Republican Francisco “Quico” Canseco takes on Ciro Rodriguez

Republican Francisco “Quico” Canseco takes on Ciro Rodriguez

Backyard Brawl Gift of the Estate of Raymond W. Phillips, 2008, courtesy Powerhouse Museum Collection/flickr

In the last five months, incumbent Democrat Ciro Rodriguez went from supremely confident – having won his last election by 56 percent — to seriously in trouble. It’s a tough campaign slog in District 23, which jogs 785 miles from the suburbs of San Antonio to east El Paso. Block walking requires frequent flier miles. Not to mention that the voters are fickle. Obama only won the district by a narrow margin in 2008, and a Republican once held the seat. It’s all too tantalizing for the GOP, which would like to have a Hispanic Republican representative in its ranks again.

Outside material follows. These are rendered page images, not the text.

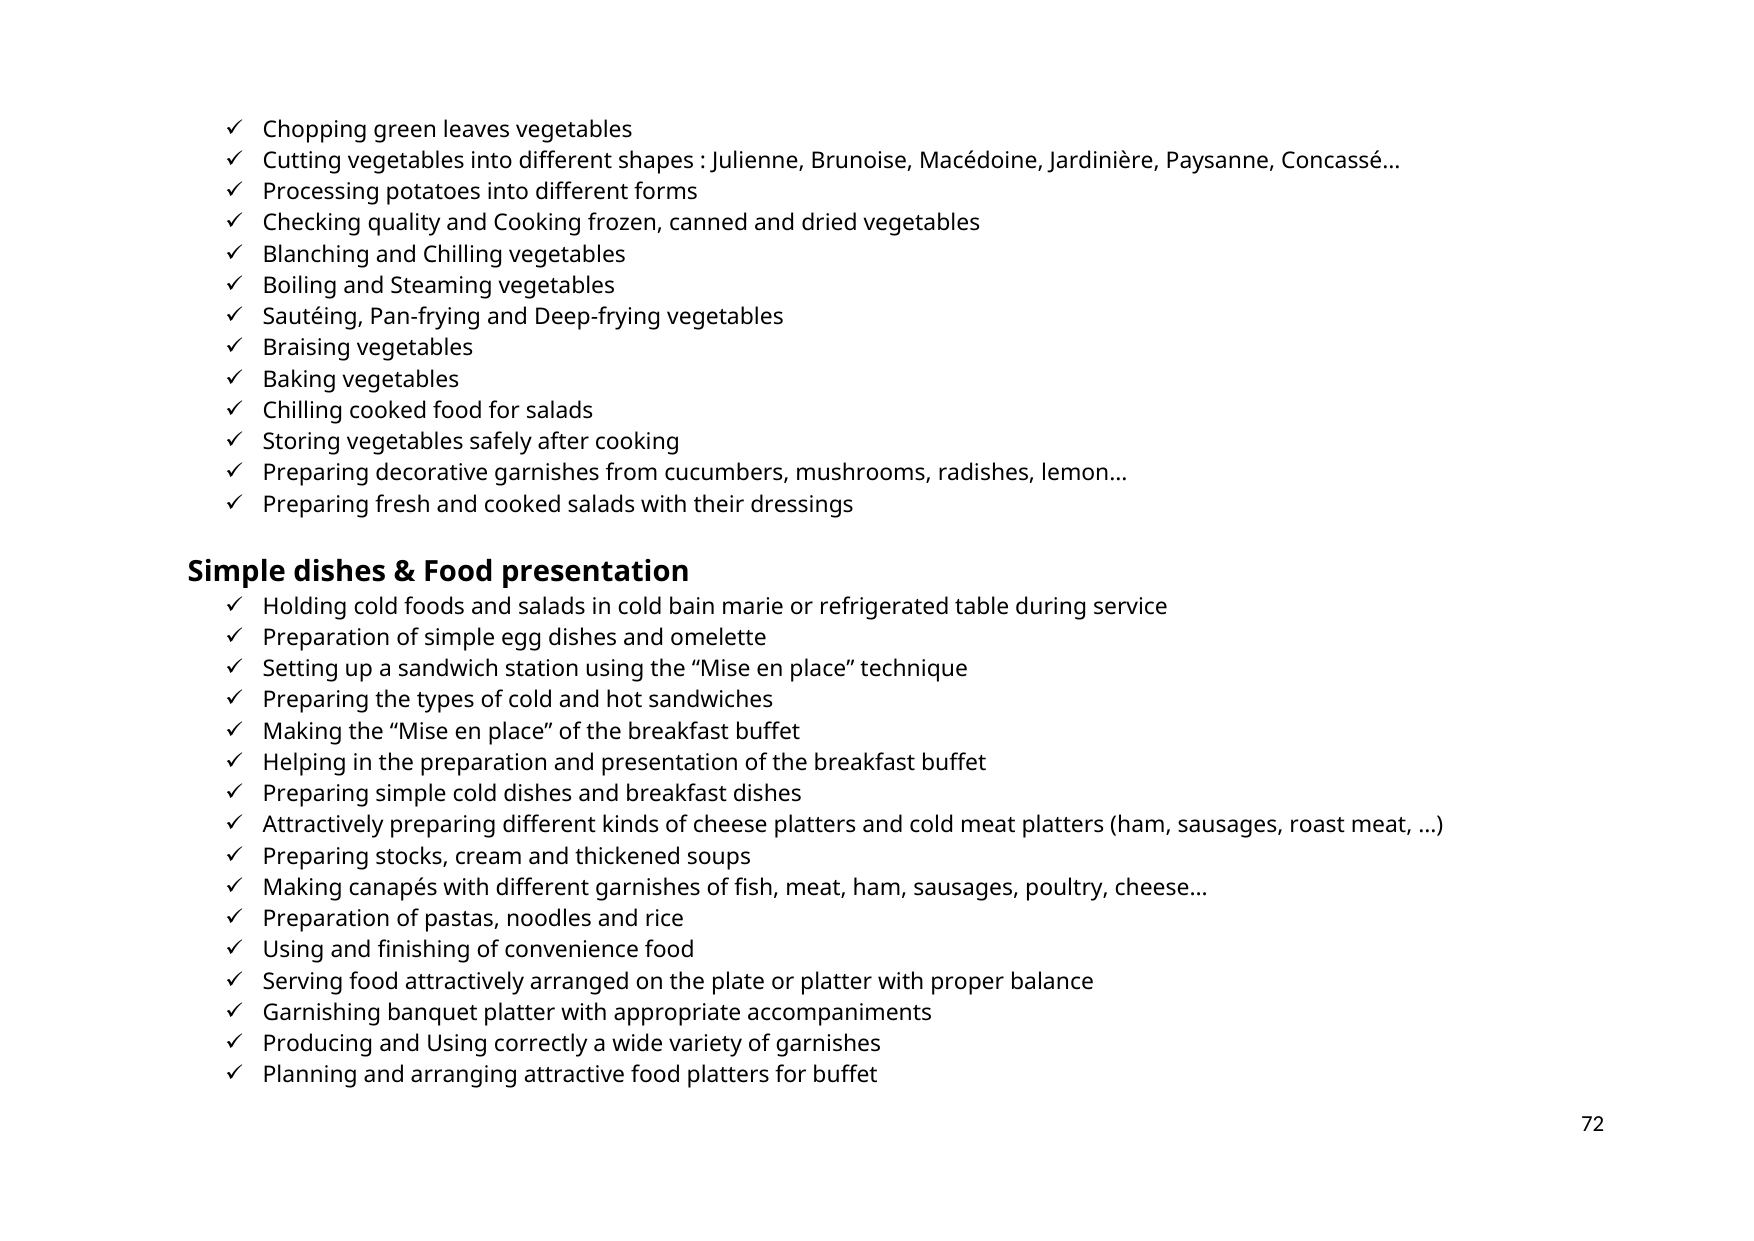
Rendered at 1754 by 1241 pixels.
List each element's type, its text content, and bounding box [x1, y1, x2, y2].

list Making the “Mise en place” of the breakfast buffet [225, 715, 1604, 746]
list Sautéing, Pan-frying and Deep-frying vegetables [225, 300, 1604, 331]
list Making canapés with different garnishes of fish, meat, ham, sausages, poultry, cheese… [225, 871, 1604, 902]
list Preparation of pastas, noodles and rice [225, 902, 1604, 933]
list Preparing the types of cold and hot sandwiches [225, 683, 1604, 715]
list Checking quality and Cooking frozen, canned and dried vegetables [225, 206, 1604, 237]
list Braising vegetables [225, 331, 1604, 362]
list Boiling and Steaming vegetables [225, 269, 1604, 300]
list Preparing decorative garnishes from cucumbers, mushrooms, radishes, lemon… [225, 456, 1604, 487]
list Preparing stocks, cream and thickened soups [225, 840, 1604, 871]
list Baking vegetables [225, 362, 1604, 394]
list Cutting vegetables into different shapes : Julienne, Brunoise, Macédoine, Jardinière, Paysanne, Concassé… [225, 144, 1604, 175]
list Attractively preparing different kinds of cheese platters and cold meat platters (ham, sausages, roast meat, …) [225, 808, 1604, 840]
list Blanching and Chilling vegetables [225, 237, 1604, 269]
list Preparation of simple egg dishes and omelette [225, 621, 1604, 652]
list Using and finishing of convenience food [225, 933, 1604, 965]
text Simple dishes & Food presentation [187, 550, 1604, 590]
list Chopping green leaves vegetables [225, 112, 1604, 144]
list Processing potatoes into different forms [225, 175, 1604, 206]
list Preparing simple cold dishes and breakfast dishes [225, 777, 1604, 808]
list Storing vegetables safely after cooking [225, 425, 1604, 456]
list Preparing fresh and cooked salads with their dressings [225, 487, 1604, 519]
list Planning and arranging attractive food platters for buffet [225, 1058, 1604, 1090]
list Setting up a sandwich station using the “Mise en place” technique [225, 652, 1604, 683]
list Serving food attractively arranged on the plate or platter with proper balance [225, 965, 1604, 996]
list Holding cold foods and salads in cold bain marie or refrigerated table during service [225, 590, 1604, 621]
list Chilling cooked food for salads [225, 394, 1604, 425]
list Garnishing banquet platter with appropriate accompaniments [225, 996, 1604, 1027]
list Producing and Using correctly a wide variety of garnishes [225, 1027, 1604, 1058]
list Helping in the preparation and presentation of the breakfast buffet [225, 746, 1604, 777]
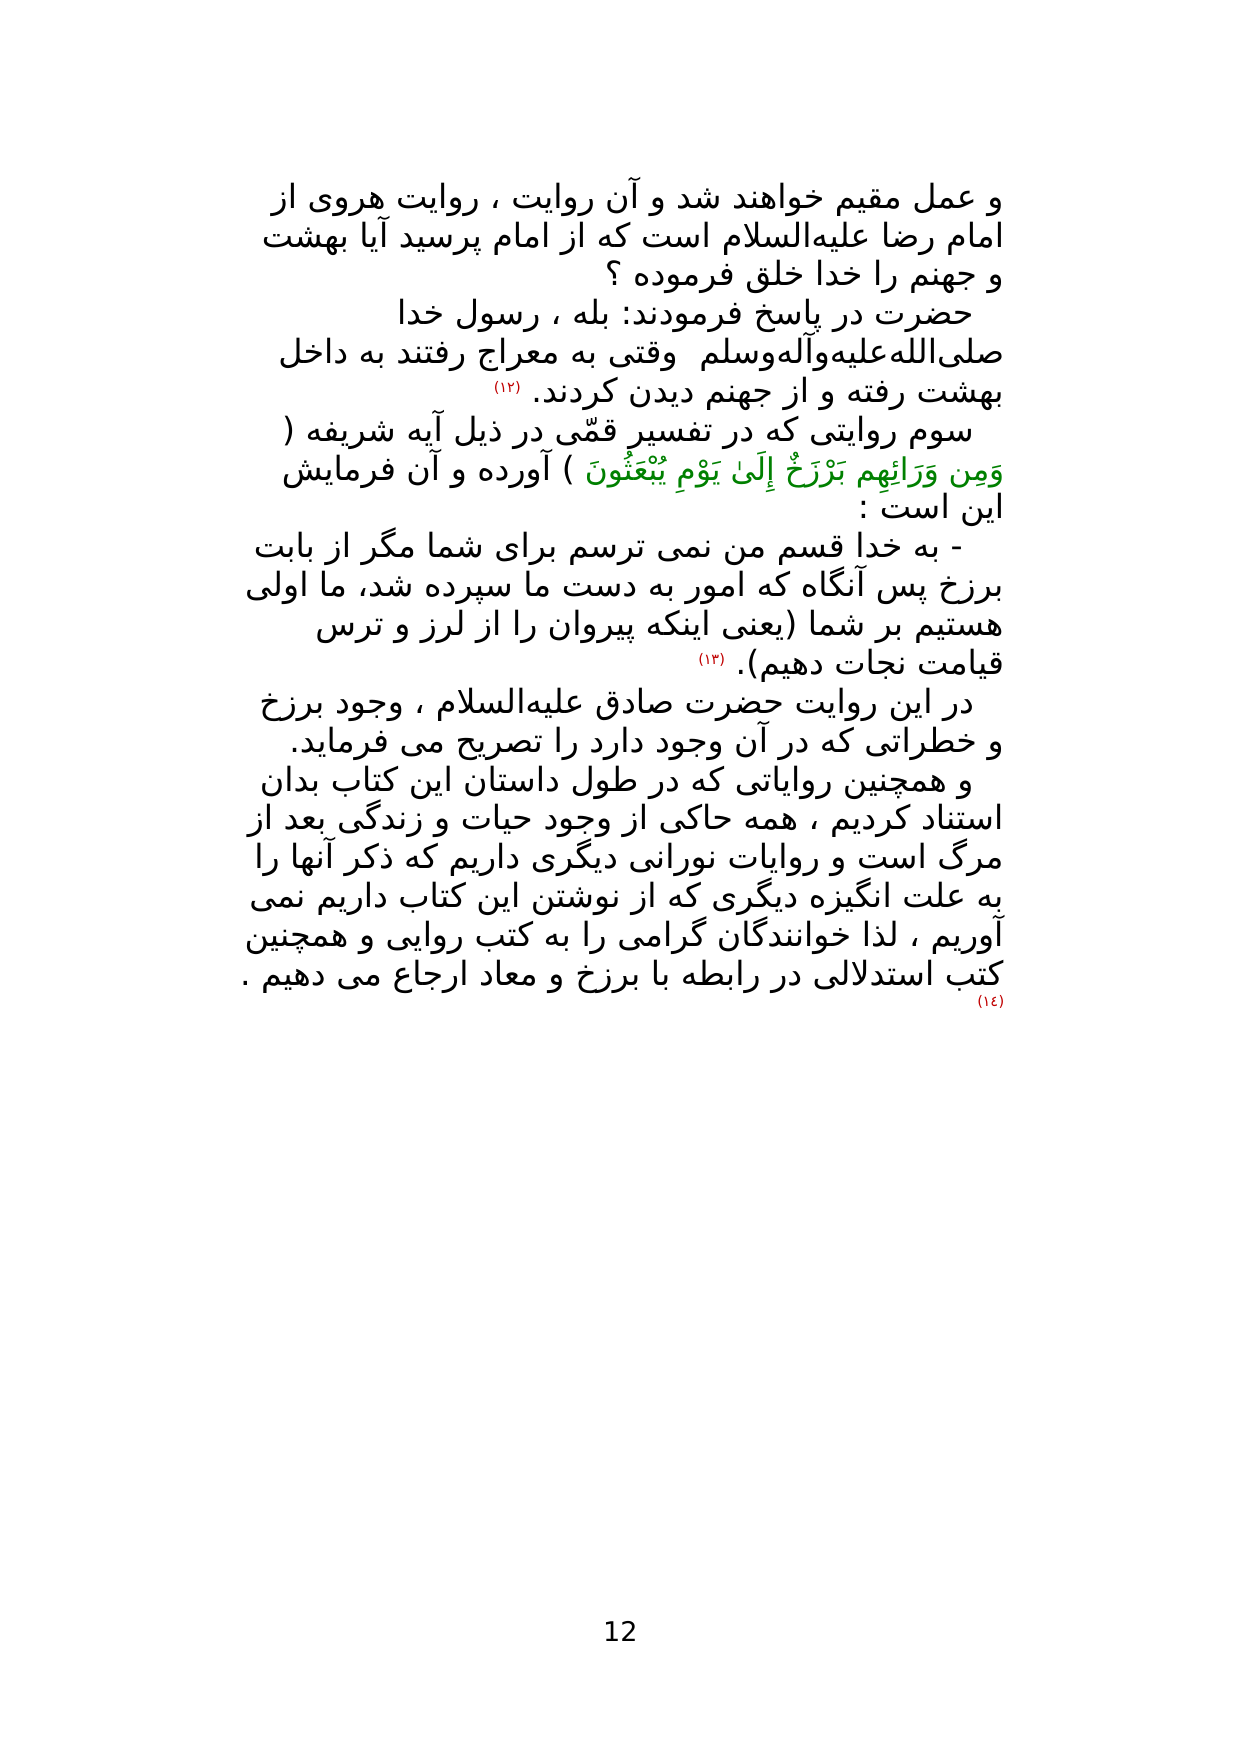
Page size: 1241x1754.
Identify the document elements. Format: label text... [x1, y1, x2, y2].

text و همچنين رواياتى كه در طول داستان اين كتاب بدان استناد كرديم ، همه حاكى از وجود حيات و زندگى بعد از مرگ است و روايات نورانى ديگرى داريم كه ذكر آنها را به علت انگيزه ديگرى كه از نوشتن اين كتاب داريم نمى آوريم ، لذا خوانندگان گرامى را به كتب روايى و همچنين كتب استدلالى در رابطه با برزخ و معاد ارجاع مى دهيم . (١٤) [236, 760, 1004, 1022]
text - به خدا قسم من نمى ترسم براى شما مگر از بابت برزخ پس آنگاه كه امور به دست ما سپرده شد، ما اولى هستيم بر شما (يعنى اينكه پيروان را از لرز و ترس قيامت نجات دهيم). (١٣) [236, 527, 1004, 682]
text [236, 177, 1004, 294]
text سوم روايتى كه در تفسير قمّى در ذيل آيه شريفه ( وَمِن وَرَائِهِم بَرْزَخٌ إِلَىٰ يَوْمِ يُبْعَثُونَ ) آورده و آن فرمايش اين است : [236, 410, 1004, 527]
text حضرت در پاسخ فرمودند: بله ، رسول خدا صلى‌الله‌عليه‌وآله‌وسلم وقتى به معراج رفتند به داخل بهشت رفته و از جهنم ديدن كردند. (١٢) [236, 294, 1004, 410]
text در اين روايت حضرت صادق عليه‌السلام ، وجود برزخ و خطراتى كه در آن وجود دارد را تصريح مى فرمايد. [236, 682, 1004, 760]
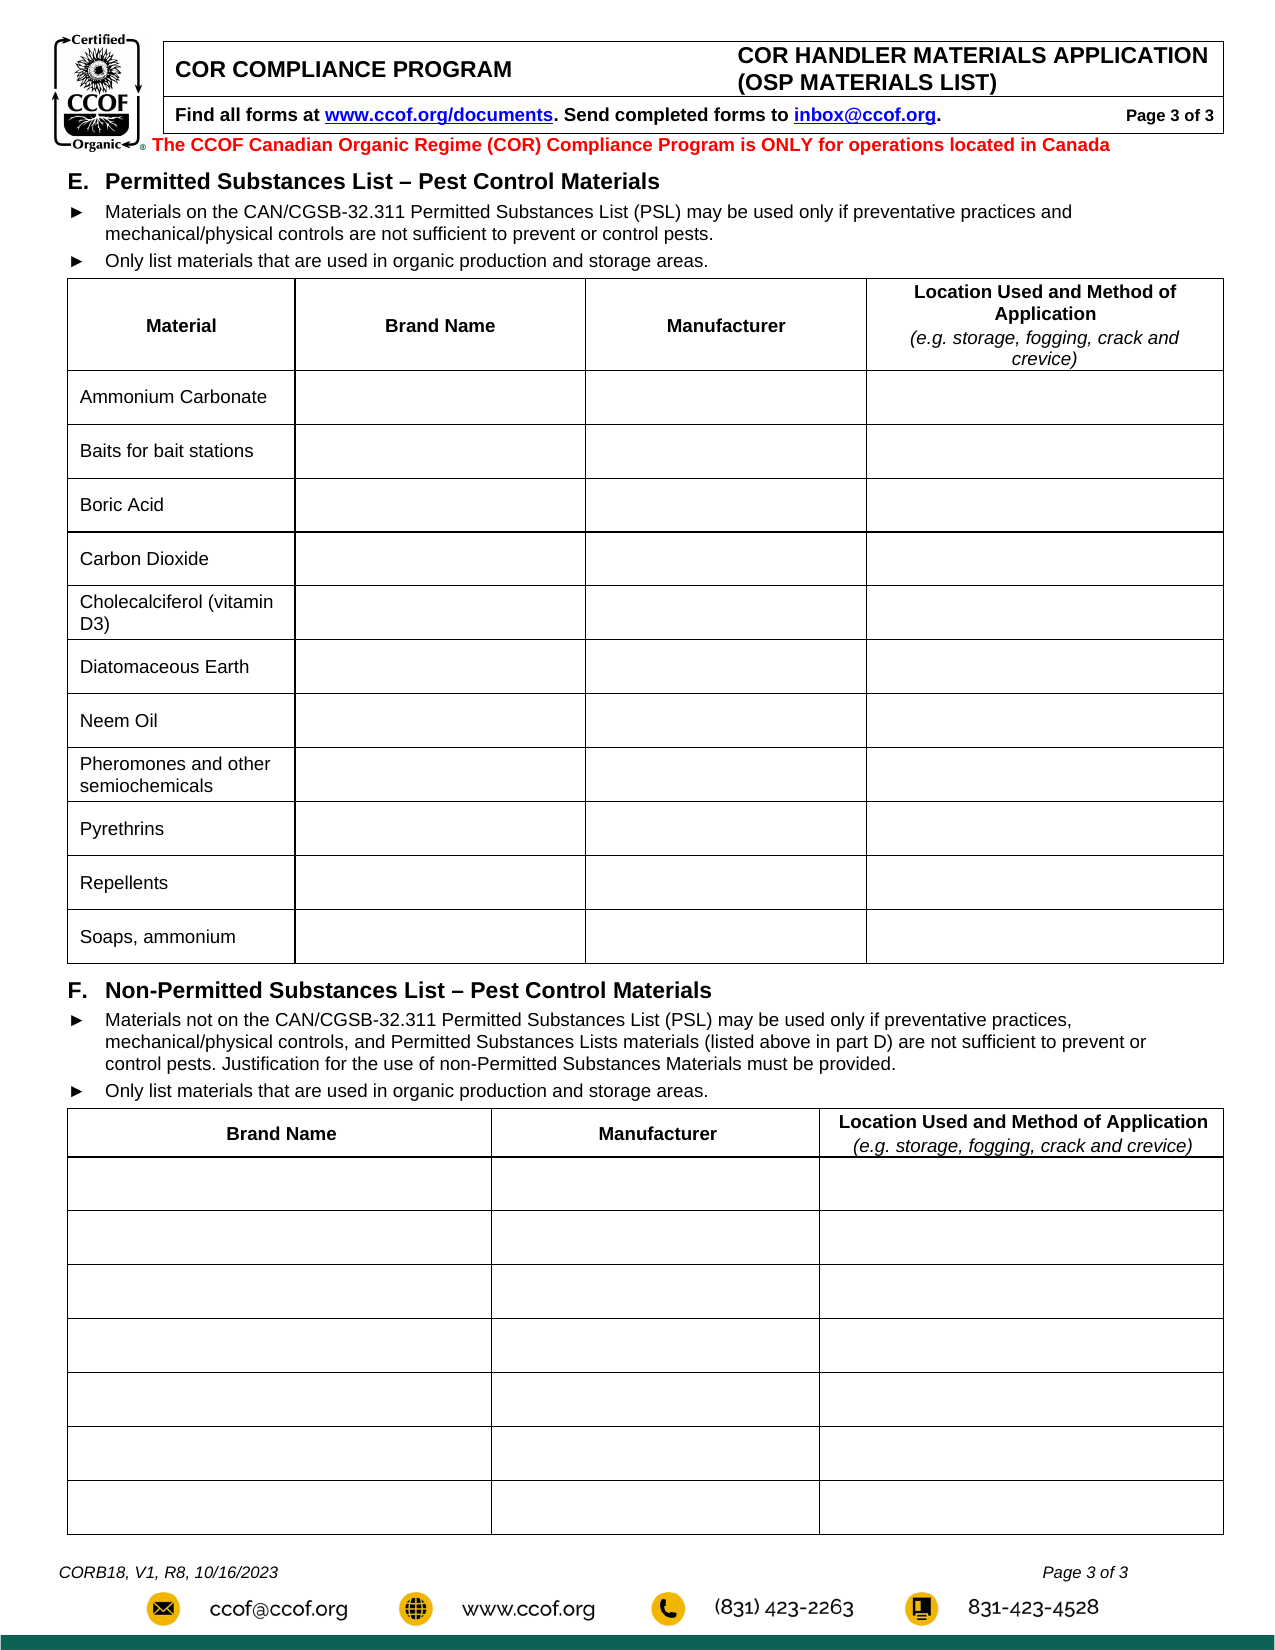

The GOP is investing thousands in Francisco “Quico” Canseco’s campaign. Republicans have designated the attorney and businessman a “Young Gun,” which helps money flow in from national donors. It also didn’t help Rodriguez when a GOP operative called him a “liar” during a town hall meeting at a Mexican restaurant then videotaped the candidate becoming unglued. The video clip of the raging Rodriguez went viral. The Democratic Party responded by throwing high dollar fundraisers for Rodriguez and flying in a big gun, former President Bill Clinton, to raise more mega bucks and barnstorm the district.

The real battle will come down to San Antonio – where a majority of the district’s voters live. Both Rodriguez and Canseco call the Alamo City home. And both candidates are fighting to portray themselves as the candidate most in touch with la gente. Rodriguez has been seen in a guayabera shirt shaking hands and kissing babies at local San Antonio eateries in a bid to convince voters he hasn’t been inside the Beltway too long. Wealthy businessman Canseco, who made his millions in banking, is touting himself as a small business owner who speaks “Spanish, Tex-Mex and barrio.”

Rodriguez will have to ride out a tough anti-incumbent wave to win against his most formidable GOP opponent yet. But after three elections, the 64-year old Democrat knows that a win in the largest district in Texas won’t come cheap or easy.